I spent years trying to figure out what I “should” be writing. I chased after various forms of writing legibility: poet, horror writer, essayist. I studied craft, analyzed writing structure, created checklists for what constituted good writing. It was all chasing after competence instead of writing from necessity. Because I discovered that the things I dashed off quickly—in the little spare moments of life, when I had twenty minutes, an hour—those half-formed, personal, slightly embarrassing dispatches, they had more life to them than the over-engineered pieces I labored over. And readers responded to the writing that had life in it.
What I’ve found (and I don’t pretend to have this all figured out) is that when I write toward the currents of my creative signature, the work flows more easily. When I try to write against them, everything is difficult. I’ve decided to stop beating back against that current, let myself be taken forward, to see where it leads. That’s what I’m trying to do here on The Driftless. What I’ve found is that this approach produces a greater sense of freedom, of ease. I don’t need to care about subscriber numbers or views or comments or publication opportunities. It’s just me trying to articulate what I think in public.

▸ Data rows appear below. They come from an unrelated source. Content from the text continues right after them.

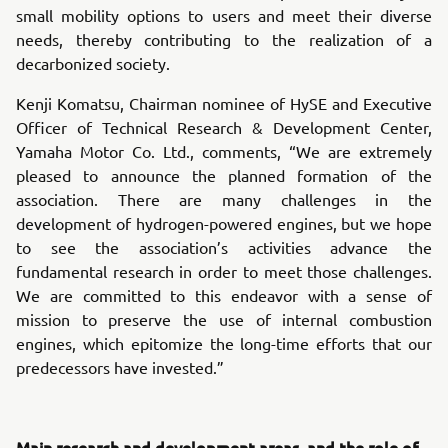
small mobility options to users and meet their diverse
needs, thereby contributing to the realization of a
decarbonized society.
Kenji Komatsu, Chairman nominee of HySE and Executive
Officer of Technical Research & Development Center,
Yamaha Motor Co. Ltd., comments, “We are extremely
pleased to announce the planned formation of the
association. There are many challenges in the
development of hydrogen-powered engines, but we hope
to see the association’s activities advance the
fundamental research in order to meet those challenges.
We are committed to this endeavor with a sense of
mission to preserve the use of internal combustion
engines, which epitomize the long-time efforts that our
predecessors have invested.”
Main research and development areas, and the role of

You can’t “find” your creative signature because it’s been there the entire time. You’ve already found it. You’ve been leaning on it this entire time. It was never missing, it was just invisible to you because a signature is raw and intense and illegible and scary, and what you were hoping for was something clean, polished, finished, legible. A brand you articulate, a lane you can name. Something light and easy to put in your bio, in your query letters.
But a creative signature is an ache. It is a wound that can never heal. A set of questions you can’t stop asking. The thing you can’t get away from, even if you try. I thought the problem was finding a creative signature, but the weird thing is that it’s something you try to escape.
But you can never escape it. It will haunt you for your entire life.